## TASK TO CARRY OUT
A verbatim copy of the listing is what is needed, minus any pictures.

## DATA SECTION
------------------------------------

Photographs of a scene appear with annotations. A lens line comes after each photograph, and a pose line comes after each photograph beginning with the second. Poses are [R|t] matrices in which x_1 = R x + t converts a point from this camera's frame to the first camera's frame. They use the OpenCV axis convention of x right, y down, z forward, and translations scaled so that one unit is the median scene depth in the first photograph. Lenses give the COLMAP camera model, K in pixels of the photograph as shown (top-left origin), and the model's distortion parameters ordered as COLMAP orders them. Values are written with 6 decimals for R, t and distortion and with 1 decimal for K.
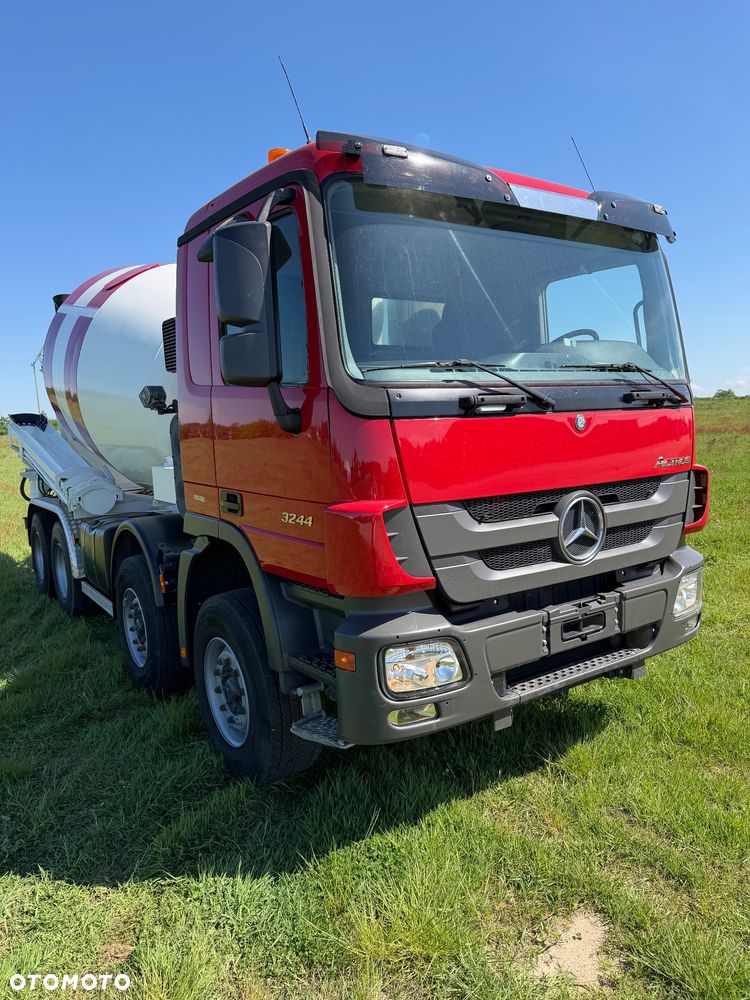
lens RADIAL K [[707.7, 0, 378.7], [0, 707.7, 500.7], [0, 0, 1]] dist [0.168031, -0.282363]
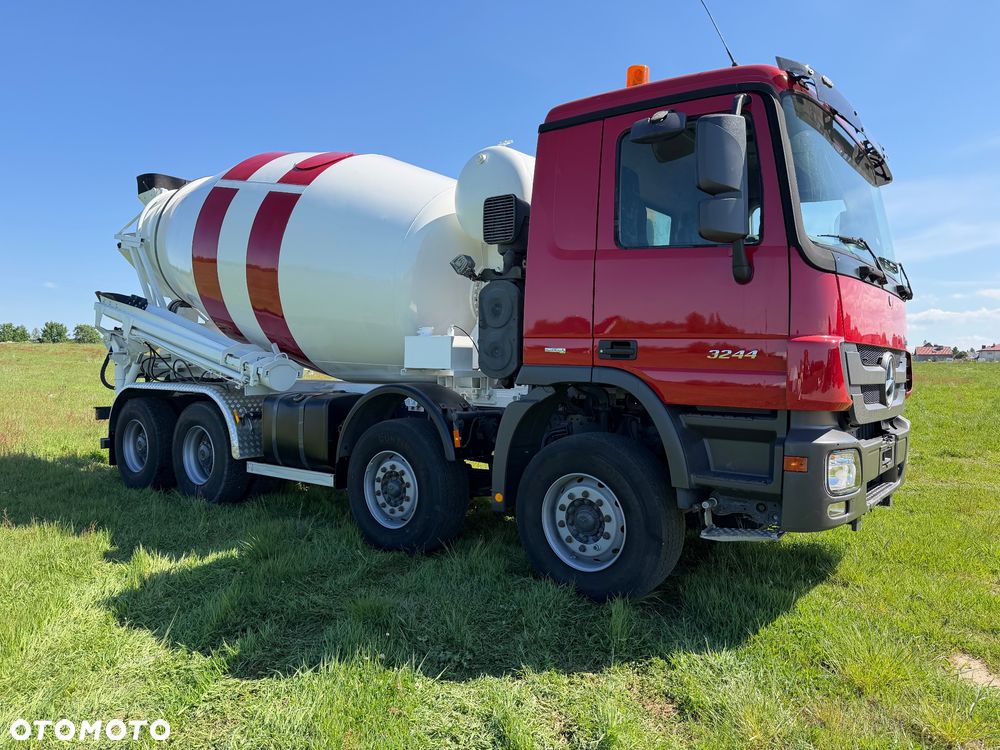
lens RADIAL K [[705.4, 0, 503.2], [0, 705.4, 377.5], [0, 0, 1]] dist [0.139648, -0.198800]
pose [[0.950907, 0.051213, 0.305209, -0.790003], [-0.021855, 0.994863, -0.098844, 0.178833], [-0.308704, 0.087321, 0.947142, -0.033165]]
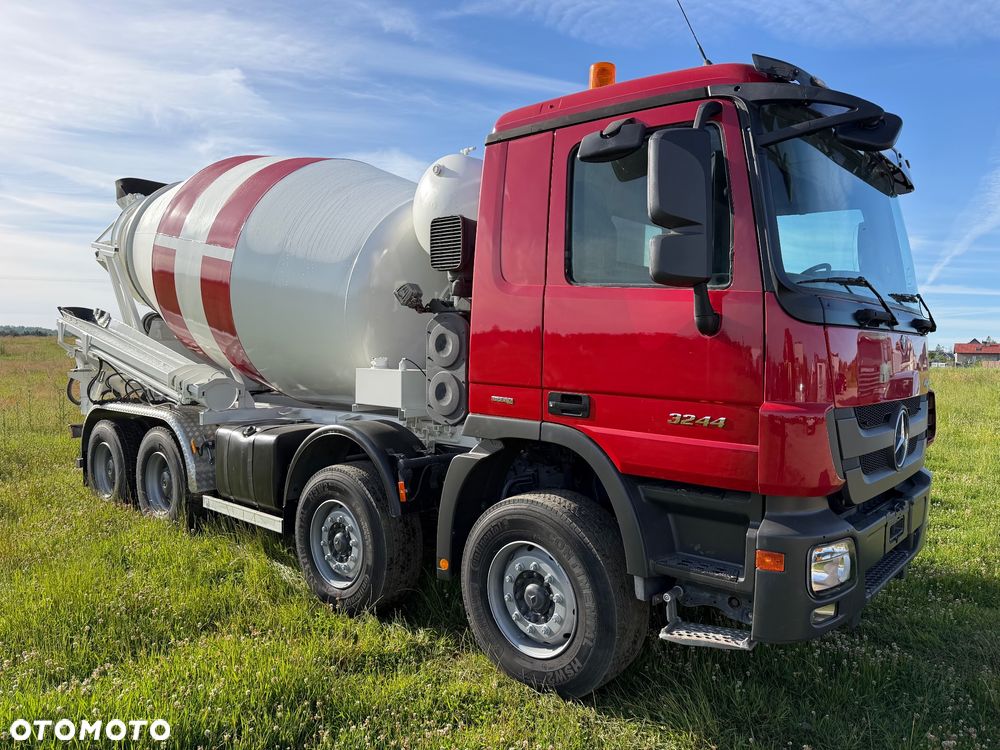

------------------------------------

## ANSWER FOR THE TASK
Photographs of a scene appear with annotations. A lens line comes after each photograph, and a pose line comes after each photograph beginning with the second. Poses are [R|t] matrices in which x_1 = R x + t converts a point from this camera's frame to the first camera's frame. They use the OpenCV axis convention of x right, y down, z forward, and translations scaled so that one unit is the median scene depth in the first photograph. Lenses give the COLMAP camera model, K in pixels of the photograph as shown (top-left origin), and the model's distortion parameters ordered as COLMAP orders them. Values are written with 6 decimals for R, t and distortion and with 1 decimal for K.
lens RADIAL K [[707.7, 0, 378.7], [0, 707.7, 500.7], [0, 0, 1]] dist [0.168031, -0.282363]
lens RADIAL K [[705.4, 0, 503.2], [0, 705.4, 377.5], [0, 0, 1]] dist [0.139648, -0.198800]
pose [[0.950907, 0.051213, 0.305209, -0.790003], [-0.021855, 0.994863, -0.098844, 0.178833], [-0.308704, 0.087321, 0.947142, -0.033165]]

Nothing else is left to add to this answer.